Intelligence Material
6. In a letter dated 19 August 2009 from the defendants' solicitors (to the CSO) the author notes that SOCA seeks to rely upon the statement of DCI Stephen Maxwell which, inter alia, describes intelligence relating to Todd's alleged criminality. It states that none of the intelligence discussed by DCI Maxwell had been given a specific grading "therefore, the Court is assessing his intelligence in the dark, without any knowledge as to what weight, if any, should be placed upon it and the defendant is at a disadvantage in countering this statement". The letter then closes with a request that SOCA approach the police to obtain the police grading for the intelligence received and mentioned in this case. After having been provided with the grading sought they then wrote to Detective Inspector Scott PSNI Financial Investigation Unit on 8 October 2009 seeking "all police intelligence relating to Ronald Todd, save for such detail which would interfere with any party's Article 2 rights". They also wrote in similar terms to the CSO.
7. By letter dated 7 October 2009 the defendants' solicitor wrote regarding, inter alia, the intelligence material itemised in the schedule accompanying the summons. In that letter the author stated:
"We believe that SOCA, whilst not actually having copies of this document nonetheless would have access to this documentation. Therefore SOCA must comply with the requirements of discovery providing details of documentation within the possession, custody or power of a party. We believe that SOCA has powers under Section 436 of the Proceeds of Crime Act 2002 allowing them to obtain information which, in our submission, must include the associated documentation. We therefore request that SOCA discover this documentation to the defendants under its obligations pursuant to the discovery process."

▶ _WHAT IS EXPECTED_
According to the intelligence material extract, which section of the Proceeds of Crime Act 2002 do the defendants' solicitors believe gives SOCA powers to obtain information? Answer from this text alone.

▶ _DATASET EXCERPTS_
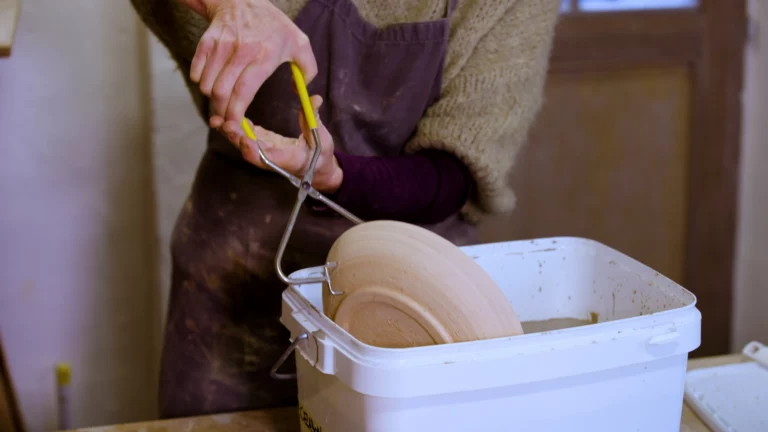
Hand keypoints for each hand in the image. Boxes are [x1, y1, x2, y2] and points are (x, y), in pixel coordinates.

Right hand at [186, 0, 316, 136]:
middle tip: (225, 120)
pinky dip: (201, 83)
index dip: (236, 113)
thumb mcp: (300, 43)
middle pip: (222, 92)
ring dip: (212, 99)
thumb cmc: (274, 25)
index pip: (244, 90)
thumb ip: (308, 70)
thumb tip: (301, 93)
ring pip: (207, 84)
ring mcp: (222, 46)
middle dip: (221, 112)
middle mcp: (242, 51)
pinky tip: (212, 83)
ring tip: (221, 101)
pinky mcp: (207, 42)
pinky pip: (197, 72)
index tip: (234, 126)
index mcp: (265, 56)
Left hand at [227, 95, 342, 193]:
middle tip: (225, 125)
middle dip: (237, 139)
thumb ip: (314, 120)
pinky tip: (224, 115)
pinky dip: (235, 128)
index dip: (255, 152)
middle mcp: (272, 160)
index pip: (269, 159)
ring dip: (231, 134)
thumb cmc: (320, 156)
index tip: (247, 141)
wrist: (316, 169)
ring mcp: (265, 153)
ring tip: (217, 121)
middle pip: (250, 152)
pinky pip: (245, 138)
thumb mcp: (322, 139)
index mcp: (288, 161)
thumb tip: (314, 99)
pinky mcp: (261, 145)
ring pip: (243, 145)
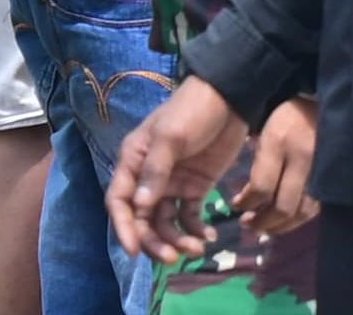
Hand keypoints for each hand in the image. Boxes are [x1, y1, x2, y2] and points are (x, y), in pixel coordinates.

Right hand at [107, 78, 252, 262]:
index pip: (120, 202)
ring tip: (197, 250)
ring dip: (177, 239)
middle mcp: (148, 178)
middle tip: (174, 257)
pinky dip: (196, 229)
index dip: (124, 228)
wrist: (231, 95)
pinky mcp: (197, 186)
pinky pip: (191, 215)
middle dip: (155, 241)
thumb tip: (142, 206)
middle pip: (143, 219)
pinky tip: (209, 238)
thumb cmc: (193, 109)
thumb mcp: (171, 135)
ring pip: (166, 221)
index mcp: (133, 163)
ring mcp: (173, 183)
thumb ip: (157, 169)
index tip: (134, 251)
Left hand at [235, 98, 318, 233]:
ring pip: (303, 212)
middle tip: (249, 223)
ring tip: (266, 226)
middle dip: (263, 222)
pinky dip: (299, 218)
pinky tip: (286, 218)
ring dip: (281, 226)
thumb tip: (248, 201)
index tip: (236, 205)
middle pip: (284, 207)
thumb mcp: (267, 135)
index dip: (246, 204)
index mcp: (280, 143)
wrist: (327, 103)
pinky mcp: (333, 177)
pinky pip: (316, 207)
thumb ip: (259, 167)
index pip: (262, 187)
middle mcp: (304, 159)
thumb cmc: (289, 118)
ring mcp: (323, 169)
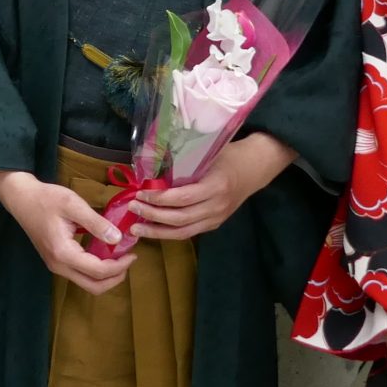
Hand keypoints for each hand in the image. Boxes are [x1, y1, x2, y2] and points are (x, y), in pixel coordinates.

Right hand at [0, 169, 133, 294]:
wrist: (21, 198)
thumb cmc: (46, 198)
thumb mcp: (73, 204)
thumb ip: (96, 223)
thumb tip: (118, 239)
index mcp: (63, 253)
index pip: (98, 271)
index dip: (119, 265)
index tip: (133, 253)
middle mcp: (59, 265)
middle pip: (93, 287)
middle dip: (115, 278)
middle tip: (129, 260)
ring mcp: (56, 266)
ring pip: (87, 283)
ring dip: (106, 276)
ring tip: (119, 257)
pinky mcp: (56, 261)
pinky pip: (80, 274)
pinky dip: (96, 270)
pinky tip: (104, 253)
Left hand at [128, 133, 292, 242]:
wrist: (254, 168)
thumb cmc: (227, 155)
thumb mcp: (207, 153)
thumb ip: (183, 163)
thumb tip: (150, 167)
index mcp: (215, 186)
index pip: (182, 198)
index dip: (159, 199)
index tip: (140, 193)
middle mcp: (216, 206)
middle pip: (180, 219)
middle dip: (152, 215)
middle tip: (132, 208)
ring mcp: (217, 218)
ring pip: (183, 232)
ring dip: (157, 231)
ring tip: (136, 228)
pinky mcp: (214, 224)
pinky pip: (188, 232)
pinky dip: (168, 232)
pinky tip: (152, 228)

▶ _RESPONSE BELOW_
Section 436